Dataset items:
## Begin

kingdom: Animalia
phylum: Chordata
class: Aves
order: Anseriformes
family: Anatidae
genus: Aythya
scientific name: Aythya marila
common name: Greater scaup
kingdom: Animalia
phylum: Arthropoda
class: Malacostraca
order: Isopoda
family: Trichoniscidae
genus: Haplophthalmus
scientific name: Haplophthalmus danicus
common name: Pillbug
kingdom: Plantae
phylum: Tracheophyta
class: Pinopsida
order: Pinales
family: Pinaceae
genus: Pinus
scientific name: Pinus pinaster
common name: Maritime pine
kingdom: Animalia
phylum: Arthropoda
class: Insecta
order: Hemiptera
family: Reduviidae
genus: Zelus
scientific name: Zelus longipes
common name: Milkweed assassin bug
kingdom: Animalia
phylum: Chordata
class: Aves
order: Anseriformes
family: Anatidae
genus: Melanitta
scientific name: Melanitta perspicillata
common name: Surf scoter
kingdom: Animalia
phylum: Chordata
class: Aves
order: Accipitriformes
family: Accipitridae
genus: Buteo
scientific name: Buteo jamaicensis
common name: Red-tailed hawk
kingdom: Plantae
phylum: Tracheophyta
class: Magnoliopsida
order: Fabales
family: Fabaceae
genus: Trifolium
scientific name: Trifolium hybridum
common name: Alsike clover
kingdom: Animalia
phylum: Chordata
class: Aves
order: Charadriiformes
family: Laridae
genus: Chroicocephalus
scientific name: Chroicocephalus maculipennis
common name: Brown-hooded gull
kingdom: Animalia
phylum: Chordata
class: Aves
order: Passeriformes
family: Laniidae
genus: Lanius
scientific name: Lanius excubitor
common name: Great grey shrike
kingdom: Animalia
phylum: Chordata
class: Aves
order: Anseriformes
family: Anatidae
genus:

## End

> _Task to complete_: Reproduce every line of the material above precisely, with no alterations.

> _Full solution_:
kingdom: Animalia
phylum: Chordata
class: Aves
order: Anseriformes
family: Anatidae
genus: Aythya
scientific name: Aythya marila
common name: Greater scaup
kingdom: Animalia
phylum: Arthropoda
class: Malacostraca
order: Isopoda
family: Trichoniscidae
genus: Haplophthalmus
scientific name: Haplophthalmus danicus
common name: Pillbug
kingdom: Plantae
phylum: Tracheophyta
class: Pinopsida
order: Pinales
family: Pinaceae
genus: Pinus
scientific name: Pinus pinaster
common name: Maritime pine
kingdom: Animalia
phylum: Arthropoda
class: Insecta
order: Hemiptera
family: Reduviidae
genus: Zelus
scientific name: Zelus longipes
common name: Milkweed assassin bug
kingdom: Animalia
phylum: Chordata
class: Aves
order: Anseriformes
family: Anatidae
genus: Melanitta
scientific name: Melanitta perspicillata
common name: Surf scoter
kingdom: Animalia
phylum: Chordata
class: Aves
order: Accipitriformes
family: Accipitridae
genus: Buteo
scientific name: Buteo jamaicensis
common name: Red-tailed hawk
kingdom: Plantae
phylum: Tracheophyta
class: Magnoliopsida
order: Fabales
family: Fabaceae
genus: Trifolium
scientific name: Trifolium hybridum
common name: Alsike clover
kingdom: Animalia
phylum: Chordata
class: Aves
order: Charadriiformes
family: Laridae
genus: Chroicocephalus
scientific name: Chroicocephalus maculipennis
common name: Brown-hooded gull
kingdom: Animalia
phylum: Chordata
class: Aves
order: Passeriformes
family: Laniidae
genus: Lanius
scientific name: Lanius excubitor
common name: Great grey shrike
kingdom: Animalia
phylum: Chordata
class: Aves
order: Anseriformes
family: Anatidae
genus:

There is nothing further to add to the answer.